(Change detection data)

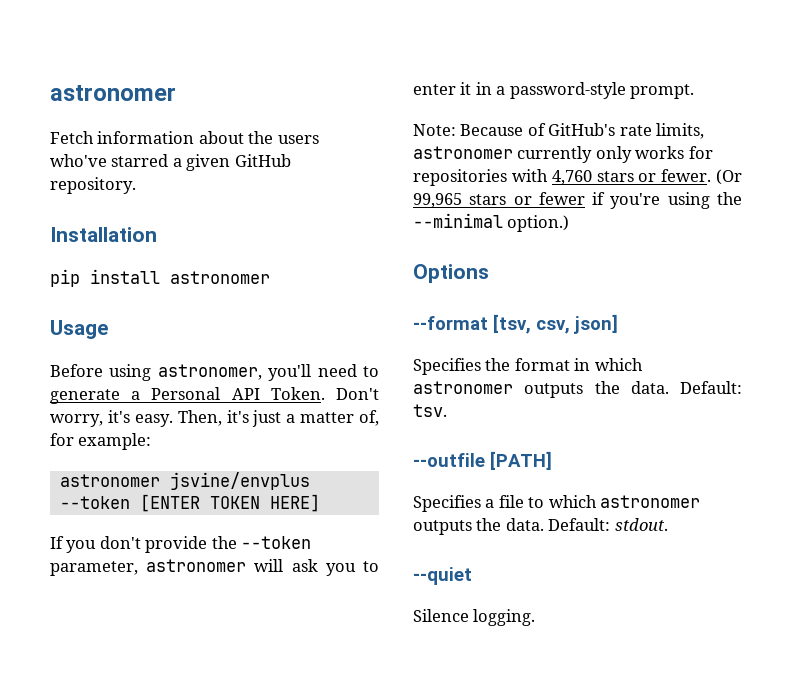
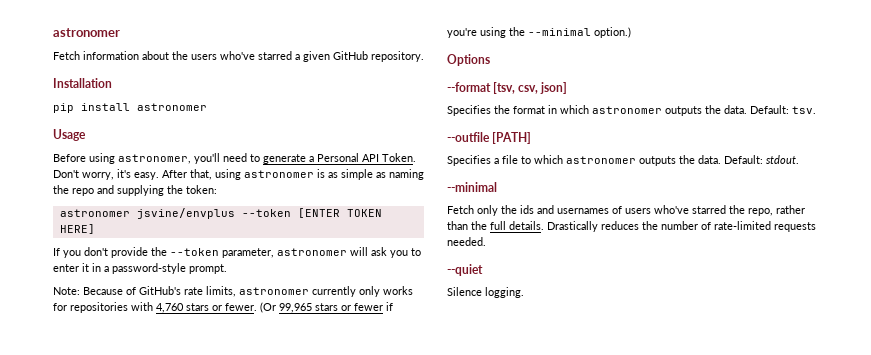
[177,410,379,427] [50,433,152,450] Then, it's just a matter of, for example: -> [162,169,424,180] [53,185,217,196] After that, using astronomer is as simple as naming the repo and supplying the token:
(668, 524) none -> [447,182,497,192] [447,205,805,216] [447,221,816,232] [447,237,486,246] // --minimal // Fetch only the ids and usernames of users who've starred the repo, rather than the full details. Drastically reduces the number of rate-limited requests needed.

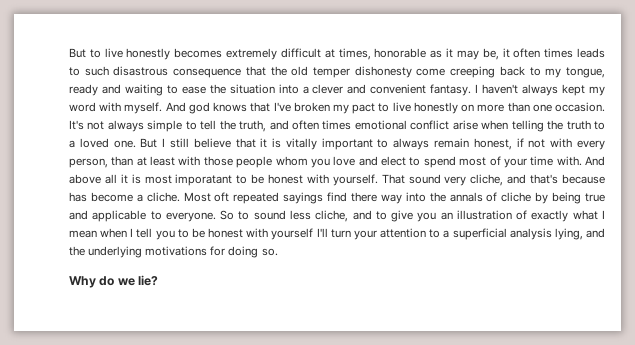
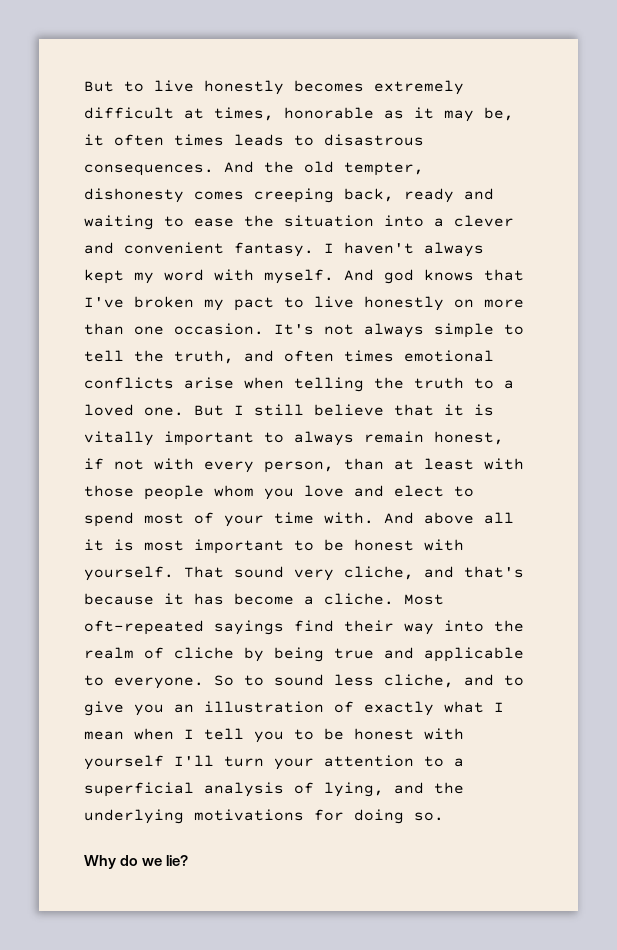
[84,66,605,78] such disastrous consequence that the old temper dishonesty come creeping back to my tongue, -> [324,134,424,146] [84,161,424,176] [84,188,394,203] disastrous consequences. And the old tempter, dishonesty comes creeping back,
[410,120,450,130] conflict -> [84,377,174,389] conflicts
[175,174,233,186] imporatant -> [194,539,284,554] important
(605, 179) none -> [164,593,184,605] it
[214,192,280,204] oft repeated -> [84,620,204,635] oft-repeated
[351,192,377,202] there -> [344,620,394,632] their
[449,192,483,202] annals -> [84,647,134,659] realm
(552, 234) none -> [294,782,314,794] of

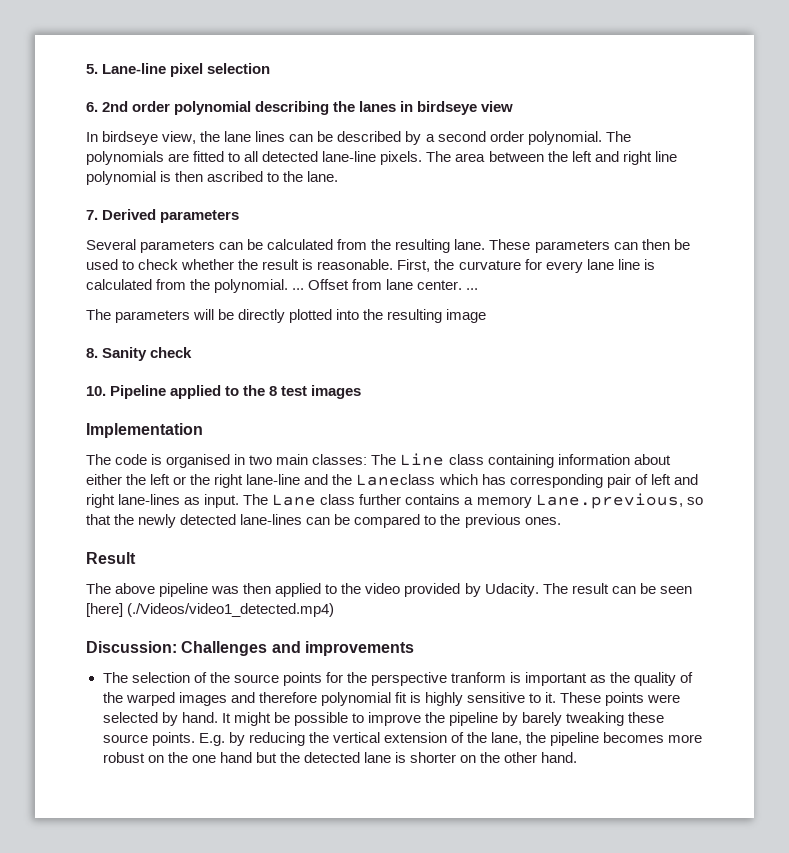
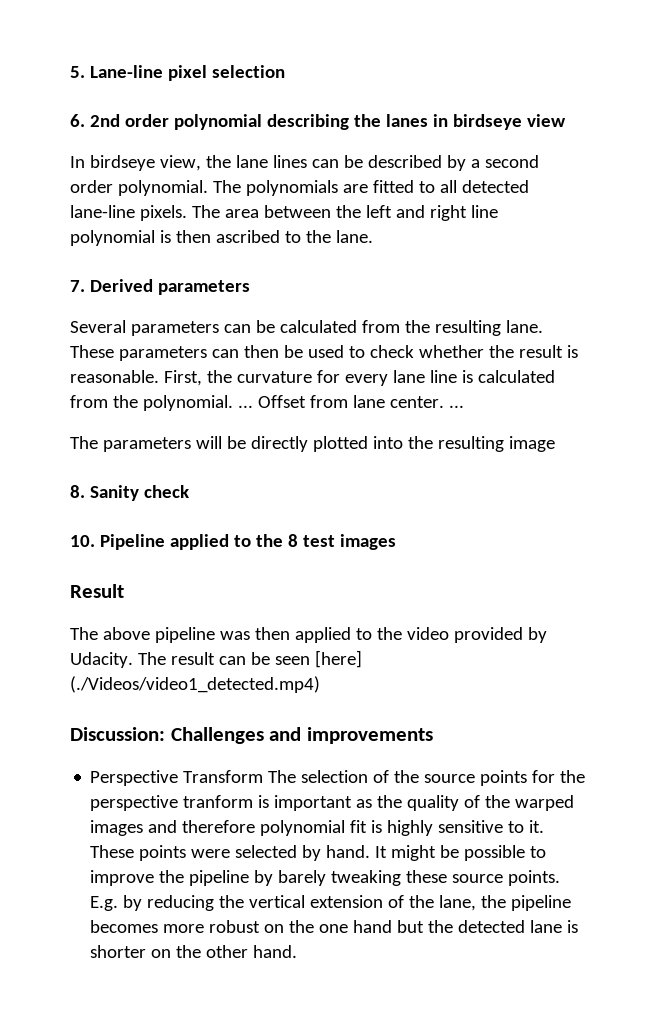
[86,423,203,438] [86,453,671,468] [86,474,698,488] [86,493,703,509] [86,514,561,528] // Implementation // The code is organised in two main classes: The Line class containing information about either the left or the right lane-line and the Laneclass which has corresponding pair of left and right lane-lines as input. The Lane class further contains a memory Lane.previous, so that the newly detected lane-lines can be compared to the previous ones. -> (396, 542) none
(414, 648) none -> [90,770,264,786] Perspective Transform

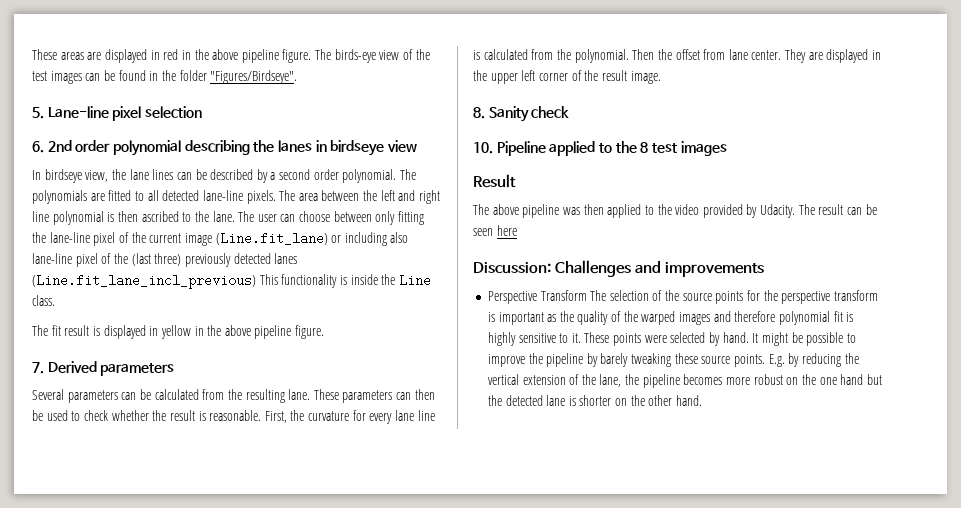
(70, 72) none -> [32,49,430,63] [32,70,298,84] These areas are displayed in red in the above pipeline figure. The birds-eye view of the test images can be found in the folder "Figures/Birdseye". //
(373, 236) none -> [238,211,425,225] [32,232,409,246] [32,253,298,267] [32,274,431,289] [32,295,55,306] [32,325,325,339] The user can choose between only fitting the lane-line pixel of the current image (Line.fit_lane) or including also lane-line pixel of the (last three) previously detected lanes (Line.fit_lane_incl_previous) This functionality is inside the Line class. // The fit result is displayed in yellow in the above pipeline figure.
[237,395,464,408] [70,436,555,452] ... Offset from lane center. ... // The parameters will be directly plotted into the resulting image -> [632,49,882,63] [473,70,661,84] Then the offset from lane center. They are displayed in the upper left corner of the result image.
[314,650,362,668] [70,676,320,693] [here] (./Videos/video1_detected.mp4) -> [496,225,517,236] here
[183,795,254,808] tranform -> [833,290,878,301] transform

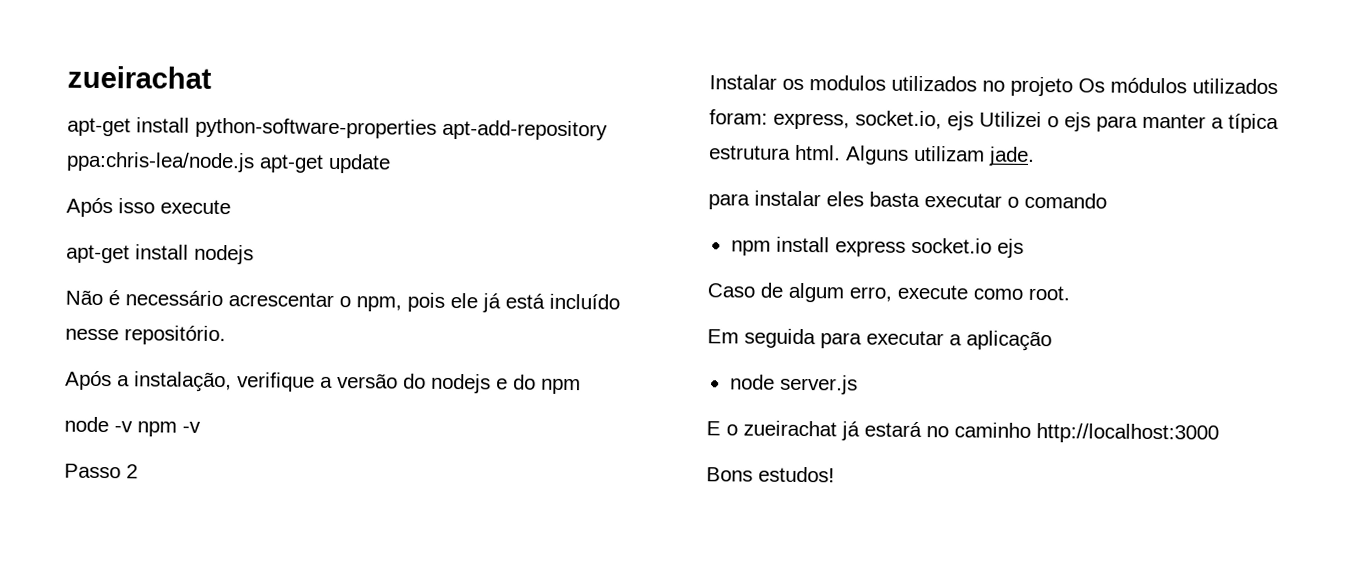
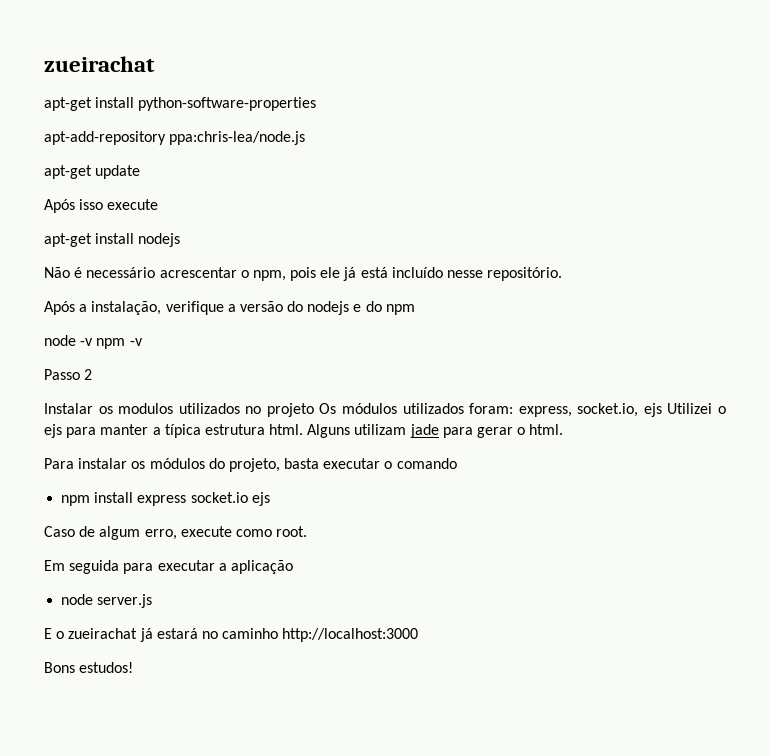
(437, 128) none -> (317, 104) //
(255, 162) none -> (306, 138) //
[989,146,1035,166] [708,190,864,210] jade. // para instalar eles -> [409,424,564,438] [44,458,280,472] jade para gerar o html. // Para instalar os módulos do projeto,

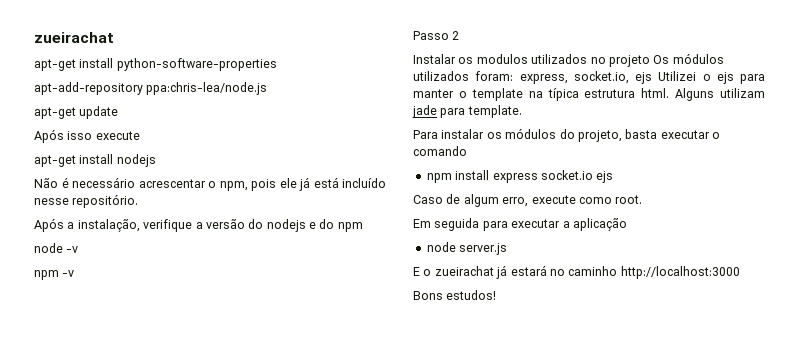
(94, 342) none -> (79, 249) //
[152,427,161,435] a -> [458,88,543,101] o template na
[477,424,564,438] gerar o html. -> [467,105,522,118] template.

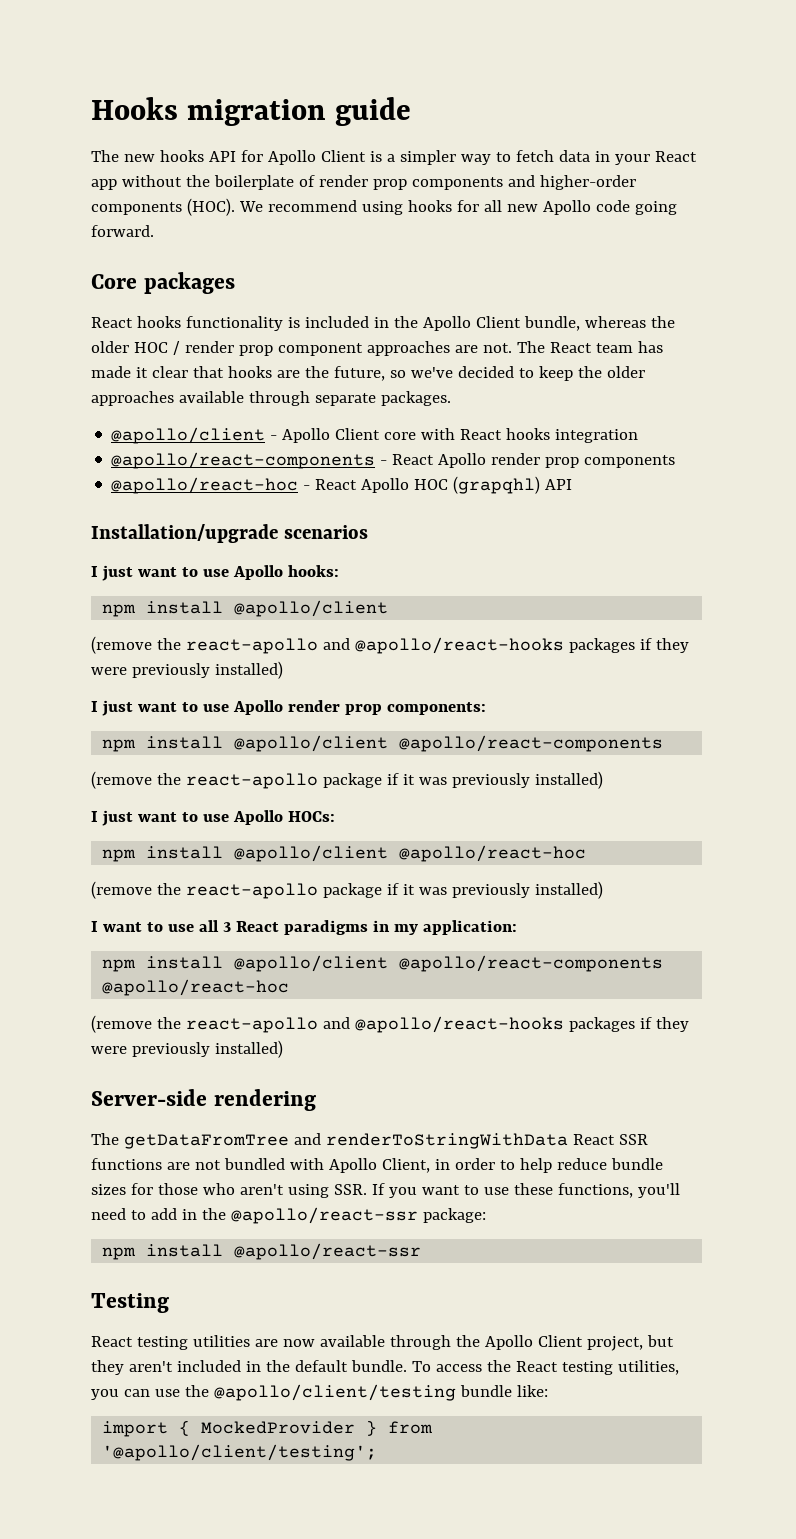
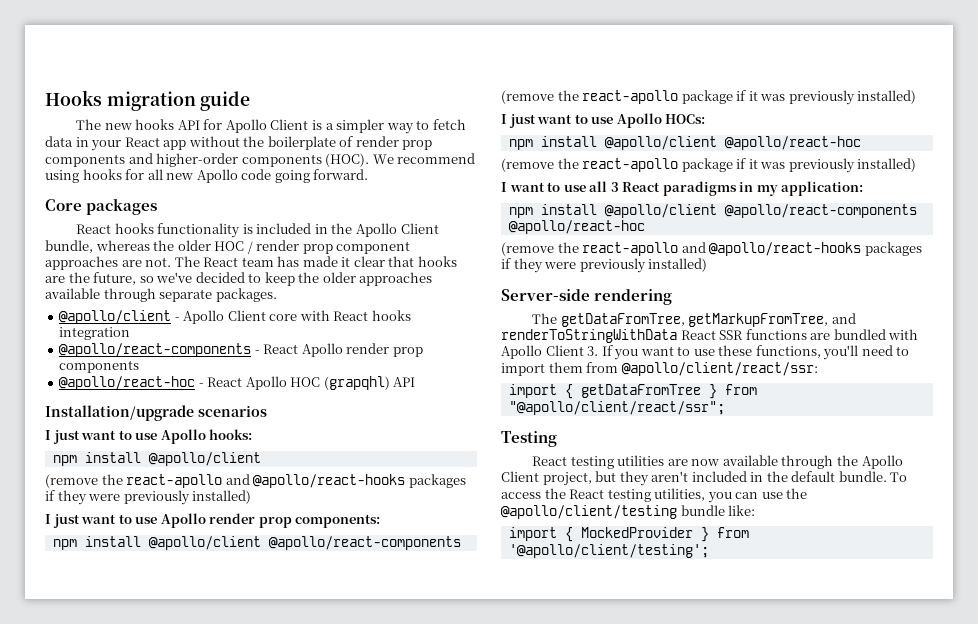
[123,1134,289,1149] getDataFromTree -> [560,313,829,327] getDataFromTree, getMarkupFromTree,
[194,1160,221,1170] not -> (831, 336) none
[381,1158,663,1173] [91,1183,367,1198] Client, in order to help reduce bundle sizes for those who aren't using SSR. -> [545,345,599,356] Client 3.
[150,1207,486,1224] [102,1243,422,1260] add in the @apollo/react-ssr package: // npm install @apollo/react-ssr -> [501,362,818,376] [508,384,757,399] [508,401,725,415] import them from @apollo/client/react/ssr: // import { getDataFromTree } from "@apollo/client/react/ssr";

[WORK ORDER]:
Reproduce the entries above without change, omitting all pictures.

[EXERCISE ANSWER]:
[177,410,379,427] [50,433,152,450] Then, it's just a matter of, for example: -> [162,169,424,180] [53,185,217,196] After that, using astronomer is as simple as naming the repo and supplying the token:
(668, 524) none -> [447,182,497,192] [447,205,805,216] [447,221,816,232] [447,237,486,246] // --minimal // Fetch only the ids and usernames of users who've starred the repo, rather than the full details. Drastically reduces the number of rate-limited requests needed.

[84,66,605,78] such disastrous consequence that the old temper dishonesty come creeping back to my tongue, -> [324,134,424,146] [84,161,424,176] [84,188,394,203] disastrous consequences. And the old tempter, dishonesty comes creeping back,
[410,120,450,130] conflict -> [84,377,174,389] conflicts
[175,174,233,186] imporatant -> [194,539,284,554] important
(605, 179) none -> [164,593,184,605] it
[214,192,280,204] oft repeated -> [84,620,204,635] oft-repeated
[351,192,377,202] there -> [344,620,394,632] their
[449,192,483,202] annals -> [84,647,134,659] realm
(552, 234) none -> [294,782,314,794] of

[86,423,203,438] [86,453,671,468] [86,474,698,488] [86,493,703,509] [86,514,561,528] // Implementation // The code is organised in two main classes: The Line class containing information about either the left or the right lane-line and the Laneclass which has corresponding pair of left and right lane-lines as input. The Lane class further contains a memory Lane.previous, so that the newly detected lane-lines can be compared to the previous ones. -> (396, 542) none
(414, 648) none -> [90,770,264,786] Perspective Transform

(70, 72) none -> [32,49,430,63] [32,70,298,84] These areas are displayed in red in the above pipeline figure. The birds-eye view of the test images can be found in the folder "Figures/Birdseye". //
(373, 236) none -> [238,211,425,225] [32,232,409,246] [32,253,298,267] [32,274,431,289] [32,295,55,306] [32,325,325,339] The user can choose between only fitting the lane-line pixel of the current image (Line.fit_lane) or including also lane-line pixel of the (last three) previously detected lanes (Line.fit_lane_incl_previous) This functionality is inside the Line class. // The fit result is displayed in yellow in the above pipeline figure.
[237,395,464,408] [70,436,555,452] ... Offset from lane center. ... // The parameters will be directly plotted into the resulting image -> [632,49,882,63] [473,70,661,84] Then the offset from lane center. They are displayed in the upper left corner of the result image.
[314,650,362,668] [70,676,320,693] [here] (./Videos/video1_detected.mp4) -> [496,225,517,236] here
[183,795,254,808] tranform -> [833,290,878,301] transform

(437, 128) none -> (317, 104) //
(255, 162) none -> (306, 138) //
[989,146,1035,166] [708,190,864,210] jade. // para instalar eles -> [409,424,564,438] [44,458,280,472] jade para gerar o html. // Para instalar os módulos do projeto,

(94, 342) none -> (79, 249) //
[152,427,161,435] a -> [458,88,543,101] o template na
[477,424,564,438] gerar o html. -> [467,105,522,118] template.

[123,1134,289,1149] getDataFromTree -> [560,313,829,327] getDataFromTree, getMarkupFromTree,
[194,1160,221,1170] not -> (831, 336) none
[381,1158,663,1173] [91,1183,367,1198] Client, in order to help reduce bundle sizes for those who aren't using SSR. -> [545,345,599,356] Client 3.
[150,1207,486,1224] [102,1243,422,1260] add in the @apollo/react-ssr package: // npm install @apollo/react-ssr -> [501,362,818,376] [508,384,757,399] [508,401,725,415] import them from @apollo/client/react/ssr: // import { getDataFromTree } from "@apollo/client/react/ssr";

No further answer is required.